**Study material:**
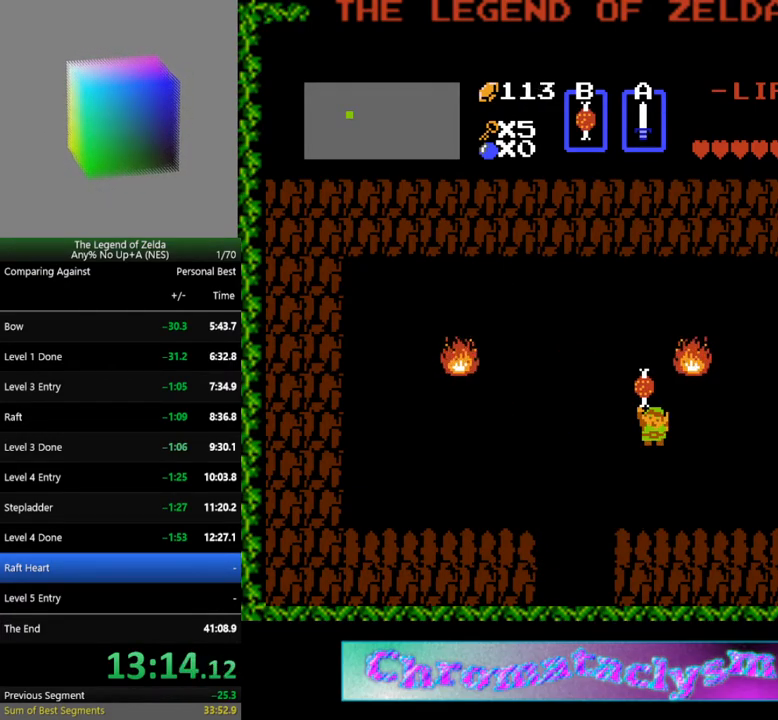
{"buttons": ["DPAD_LEFT"], "events": []}
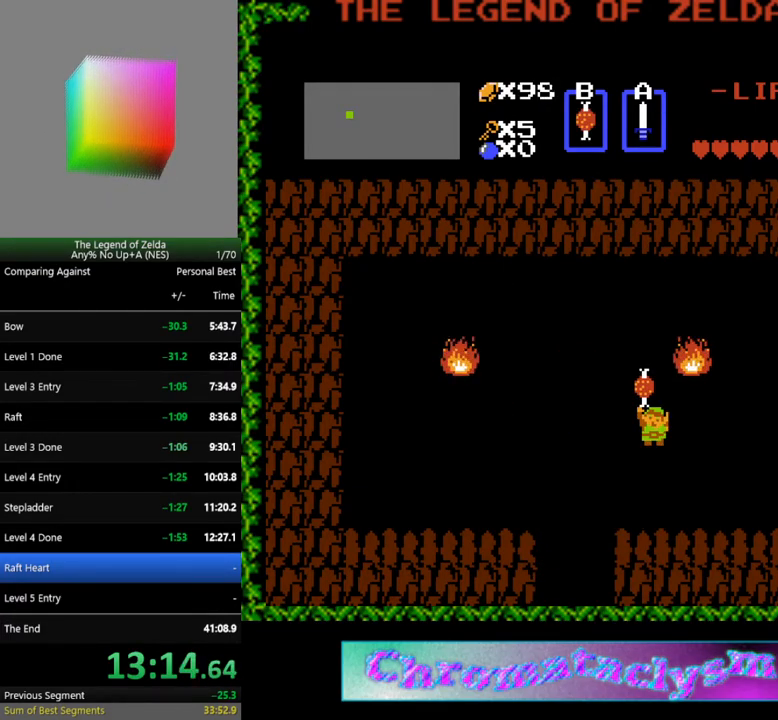
{"buttons": ["DPAD_LEFT"], "events": []}
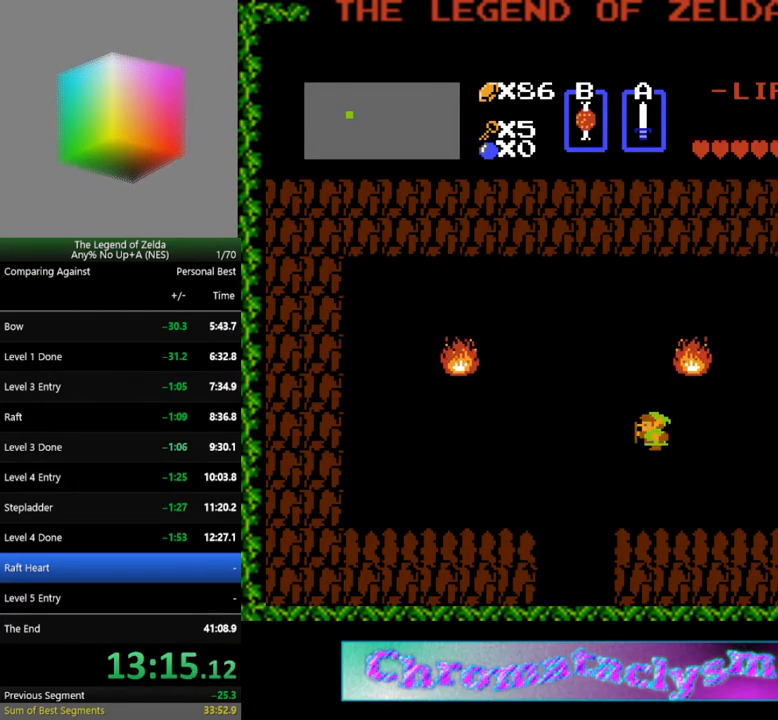
{"buttons": ["DPAD_DOWN"], "events": [[233, "DPAD_DOWN", "down"], [250, "DPAD_LEFT", "up"]]}
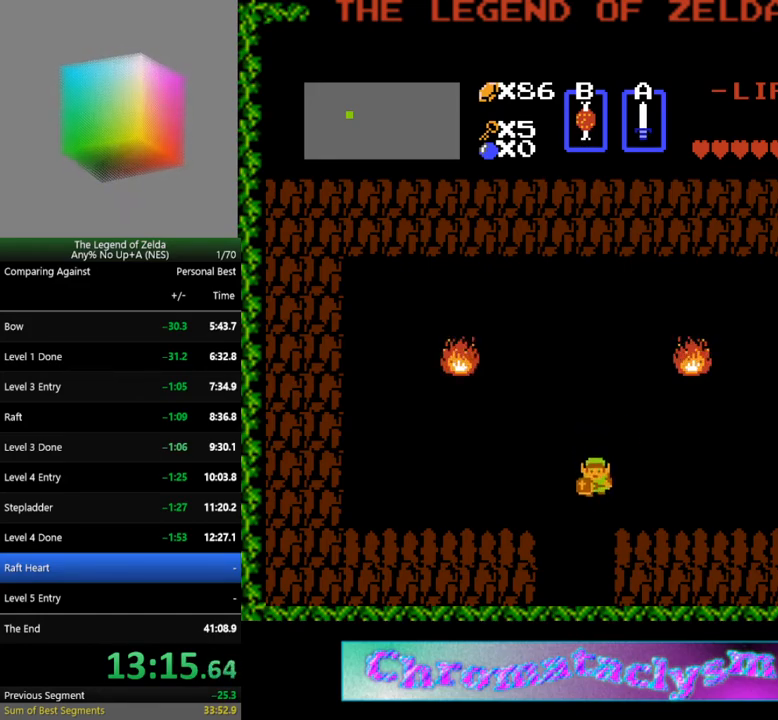
{"buttons": ["DPAD_DOWN"], "events": []}
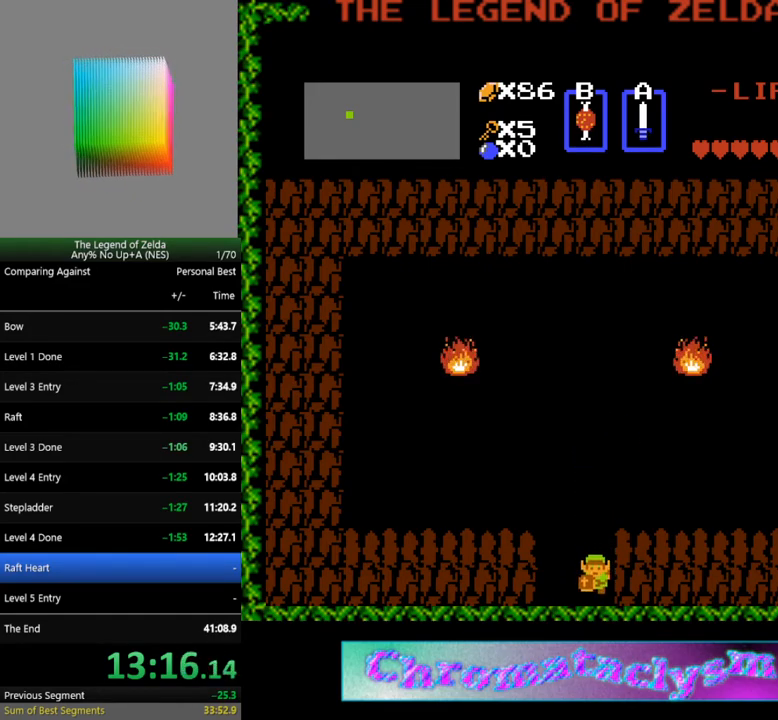
{"buttons": ["DPAD_RIGHT"], "events": [[267, "DPAD_RIGHT", "down"], [283, "DPAD_DOWN", "up"]]}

**Assignment:**
Any pictures above are to be left out. Retype the rest of the records exactly.

**Output below:**
{"buttons": ["DPAD_LEFT"], "events": []}
{"buttons": ["DPAD_LEFT"], "events": []}
{"buttons": ["DPAD_DOWN"], "events": [[233, "DPAD_DOWN", "down"], [250, "DPAD_LEFT", "up"]]}
{"buttons": ["DPAD_DOWN"], "events": []}
{"buttons": ["DPAD_RIGHT"], "events": [[267, "DPAD_RIGHT", "down"], [283, "DPAD_DOWN", "up"]]}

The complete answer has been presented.